Liz Lerman Dance Exchange's "Imprints on a Landscape: The Mining Project" failed to probe its material deeply at its premiere Saturday at the Round House Theatre in Silver Spring. Other portions of the "Mining Silver" program covered expansive territory, ranging from provocative to humorous.
"Imprints," choreographed by company member Martha Wittman in collaboration with the dancers, depicted scenes from coal-mining life. The work lacks theatricality; the text feels wooden, more history lesson than art. The Exchange often draws on pedestrian movement rather than dance vocabulary, but merely watching three women mime the activities of a housewife's day needs more physical and rhythmic variety. Only in "Kitchen Jig," as the dancers stomp their feet (as though clogging) while pulling each other along a series of wooden chairs, do themes like community and the intermingling of joy and fear in a mining town emerge in intriguing ways.
Artistic Director Peter DiMuro premiered "Preludes/Prayer," a soft, skimming piece that creates a world of people emotionally disconnected from each other.
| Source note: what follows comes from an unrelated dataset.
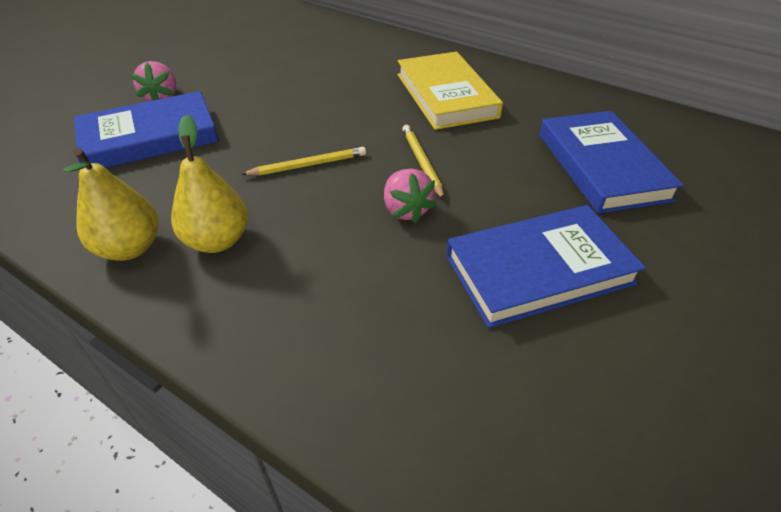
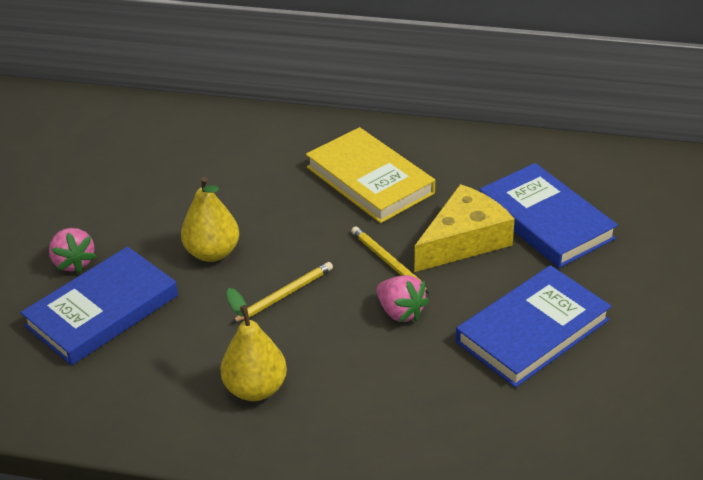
camera: 20 degrees left, 5 degrees down
yellow pear [63,148,159,261] -> yellow pear moved to [181,177,239,262]
none -> yellow cheese [414,184,515,272]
The work climaxes as the athletic but light Elizabeth Johnson places her hand between Thomas Dwyer's hands, a prayer for contact quietly answered.
The program also included Margot Greenlee's comedic monologue "Faith Pharmacy," Lerman's 1974 solo "New York City Winter," performed by Cassie Meador with a touching degree of vulnerability, and the clever "Hallelujah: In Praise of Animals and Their People," featuring an ensemble of young people and dogs.